━━━━━ Texto fornecido

A formulação dessas grandes hipóteses interpretativas, que pensam a dimensão global do fenômeno, não pode, todavia, perder de vista as especificidades da conjuntura brasileira. A ascensão da ultradireita no Brasil está diretamente relacionada ao esgarçamento da República de 1988 e, distintamente de outros cenários políticos, não ocorre no momento de esgotamento do Estado de bem-estar social, mas em meio ao esforço de construção de uma versão fraca dele. Neste sentido, é importante registrar que o surgimento da ultradireita é inseparável de um movimento de radicalização da direita tradicional construída após a redemocratização.

Tanto os setores que nunca aceitaram plenamente a maior parte da Constituição de 1988 quanto outros, mais adaptados à nova ordem político-social, assumiram crescentemente discursos identificados à extrema-direita global, que encontraram amplo eco em algumas corporações do Estado brasileiro, como as judiciais, policiais e militares.

IHU – Recentemente, o senhor comentou que “a recorrência a teorias conspiratórias é uma marca da extrema-direita global”. Quais as principais teses conspiratórias desses grupos em âmbito global e nacional?

Jorge Chaloub – A conspiração funciona, ao menos, de três modos. Primeiramente, ela opera como uma forma de crítica radical da ordem social existente, que ao retratar o mundo social e político como profundamente corruptos torna necessária sua transformação imediata. Em um segundo momento, a lógica conspiratória tem o papel de construção de uma identidade pública, que opõe os que creem aos outros, tomados como ingênuos ou cooptados. Por fim, a conspiração tem um papel de mobilização, em parte fundada na crença de uma crise extrema, que exige ações urgentes pelos que “conhecem a verdade”.

Lógicas conspiratórias são uma longeva marca de parte da direita e da extrema-direita. Já na década de 1960, os clássicos estudos de Richard Hofstadter apontavam para o fenômeno no cenário norte-americano. Com as redes sociais, o fenômeno ganha nova proporção e dimensão global. O QAnon, nos Estados Unidos, é um ótimo exemplo da dimensão da lógica conspiratória e das suas feições contemporâneas.

━━━━━━━━━━
━━━━━ Registros fornecidos

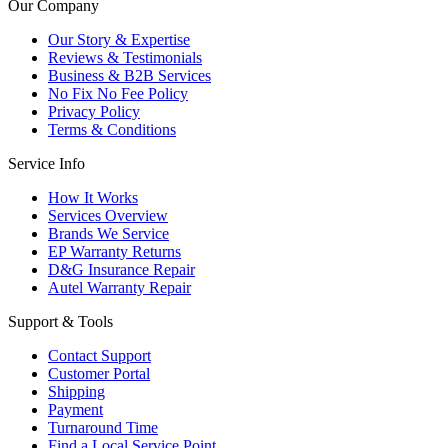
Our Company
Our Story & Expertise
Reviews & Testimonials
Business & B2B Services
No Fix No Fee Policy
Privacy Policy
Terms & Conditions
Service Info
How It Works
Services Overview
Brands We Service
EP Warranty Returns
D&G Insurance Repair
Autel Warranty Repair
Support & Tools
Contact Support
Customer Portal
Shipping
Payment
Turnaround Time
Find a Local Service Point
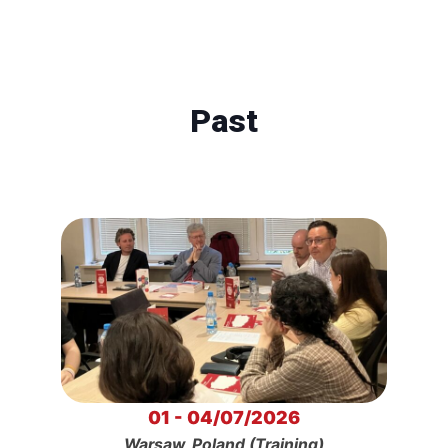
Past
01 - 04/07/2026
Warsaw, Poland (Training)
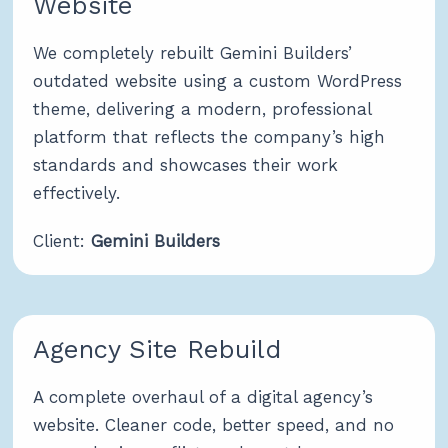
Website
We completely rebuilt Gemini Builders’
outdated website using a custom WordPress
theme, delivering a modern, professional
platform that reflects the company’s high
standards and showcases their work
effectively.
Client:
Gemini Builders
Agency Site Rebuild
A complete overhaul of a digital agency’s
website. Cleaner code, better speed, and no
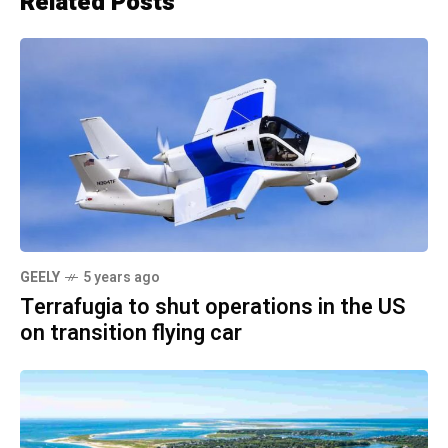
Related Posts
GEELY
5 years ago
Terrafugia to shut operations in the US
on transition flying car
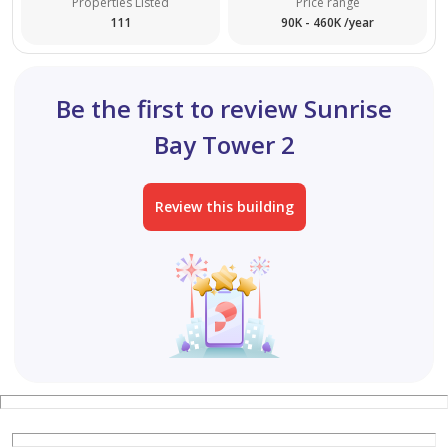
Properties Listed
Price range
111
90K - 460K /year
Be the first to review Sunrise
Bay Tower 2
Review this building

━━━━━━━━━━

- [Tarefas a cumprir]:
A) Converta em uma tabela Markdown, com as colunas "Nº" e "Linha", as linhas dos registros que começam na linha que contém "Properties Listed" e seguem até o fim dos registros. Numere cada linha e deixe de fora as linhas em branco.
B) Continue o texto sobre a ascensão da ultradireita no Brasil a partir do ponto em que ele termina.

- [Respostas]:
A)
| Nº | Linha |
|---|---|
| 1 | Properties Listed |
| 2 | Price range |
| 3 | 111 |
| 4 | 90K - 460K /year |
| 5 | Be the first to review Sunrise |
| 6 | Bay Tower 2 |
| 7 | Review this building |

B)
Sobre o Brasil, importa destacar que a ultradireita tem, nas teorias da conspiração, um relevante discurso. Olavo de Carvalho, talvez o principal intelectual do campo, recorria com frequência ao conspiracionismo e amparava boa parte das suas reflexões em uma intrincada teoria do tipo, que envolvia parte das elites financeiras globais e as esquerdas brasileiras em um bem-sucedido projeto de dominação mundial, inspirado por ideias gramscianas.

As teorias conspiratórias sobre as urnas eletrônicas, de grande popularidade atual, na verdade condensam parte dos mais frequentes discursos da ultradireita: atribuem à esquerda um domínio total do mundo social, definem a sociedade e o Estado a partir de fins exclusivamente corruptos e retratam a ruptura completa da ordem sociopolítica como o único caminho possível.

IHU – Como as ações políticas da esquerda e da direita contribuíram para o surgimento e crescimento da extrema-direita no país?

Jorge Chaloub – O protagonismo da extrema-direita é, em parte, explicado pelo modo como a direita hegemônica do pós-1988 reagiu às vitórias eleitorais da esquerda na eleição presidencial e ao avanço de muitas das pautas progressistas.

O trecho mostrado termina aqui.